In the first paragraph, e.g., there is:
> There was me, that is Alex, and my three droogs, that is Pete, Georgie, and Dim. Dim being really dim, and we sat in the Korova Milkbar making up our rassoodocks what to do with the evening, a flip dark chill winter bastard though dry.
Most of the news are not worth reading. I listen to news when eating, and I am very glad I don't have to waste my reading span on this crap.
Will we see in-person-only "interviews", where candidates drop their smart phones & glasses into a box, spend hours reading documents, then have to answer questions about 'em?
What dreadful hyperbole. If reading is in decline, it’s just that we are in a crisis of widespread ignorance and broken education system, but good luck navigating through life without knowing how to read.
The anomaly might in fact be that we are regressing in human general intelligence compared to the rest of history.
Literacy isn't usually evaluated as a binary thing.
Here's how one organization ranks reading levels:
https://nces.ed.gov/naal/perf_levels.asp
I think the optimists in the article once believed proficiency was inevitable but maybe basic is the best they should hope for now.
But books also have drawbacks:
1.If there's incorrect information at the time of writing, it becomes fixed at that point.
2.The author's worldview can become overly authoritative, and the messiness of reality is smoothed over for the sake of a neat narrative.
3.Counterexamples and recent debates are often missing.
There are also bad papers that manipulate data to get results, and books are no different. I think books are not bad for introductory maps and mental training.
If you look at programming books from about 10 years ago, they're like historical relics—hard to apply today.
In a rapidly changing world, if you only read books, you'll easily fall behind. Information is pouring in, and books are static media, slow to adapt. Training yourself to read text is important, but it doesn't have to be through books.
Books help build a mental structure of tables of contents and conceptual sequences, but I question whether that structure can only be formed through books.
And realistically, there's a lot of bad content in books too. Self-help books are full of nonsense and scams that exploit people's desire for success. But they're venerated simply because they come in the form of a 'book.'
What we should venerate is not the 'form of a book,' but the 'way of reading that builds a mental framework.'
So I question whether reading only books is really the right approach. I think of this as 'form over substance.' The core is training logical thinking—that doesn't have to come in the form of a book.
I sometimes think it's worth recalling what Socrates said in Plato's Phaedrus: 'Writing is not a remedy for memory, but a means of making it external, leading to forgetfulness.
Once you write something down, you no longer try to remember it within yourself. You come to trust the external symbols.

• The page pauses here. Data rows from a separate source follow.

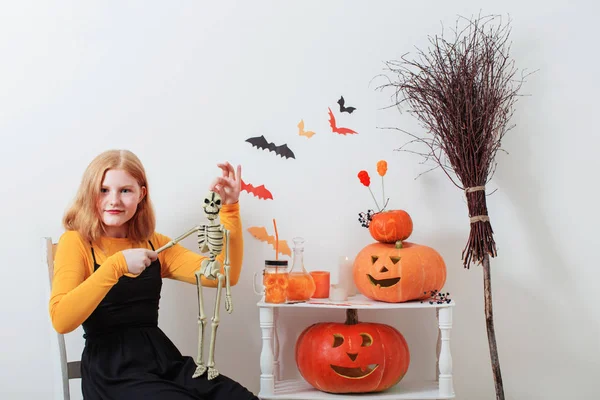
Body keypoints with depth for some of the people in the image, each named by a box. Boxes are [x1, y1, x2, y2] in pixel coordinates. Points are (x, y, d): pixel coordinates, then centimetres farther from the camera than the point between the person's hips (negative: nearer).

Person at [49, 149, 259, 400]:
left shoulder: (154, 243, 14)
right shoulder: (76, 241, 0)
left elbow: (224, 275, 2)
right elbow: (61, 320, -16)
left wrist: (229, 208, -6)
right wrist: (116, 264, -21)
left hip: (163, 357, 5)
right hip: (112, 369, -5)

Writing doesn't give people true wisdom—it only gives them the appearance of wisdom. What matters is not what's written in a book, but what knowledge you internalize. I don't understand the obsession with the form itself.
Desire might be theoretically limitless, but time and attention is not. Time I spend reading is time I'm not consuming endless short-form videos. People have gotten hooked on phones and the medium dictates what they consume.
There could be boom and bust cycles for this. Trends lose lustre and people are always looking for ways to signal status/competence. It's probably why "booktok" is a thing.
I would love a phone where this is a standard feature. dont care about fancy cameras and stuff.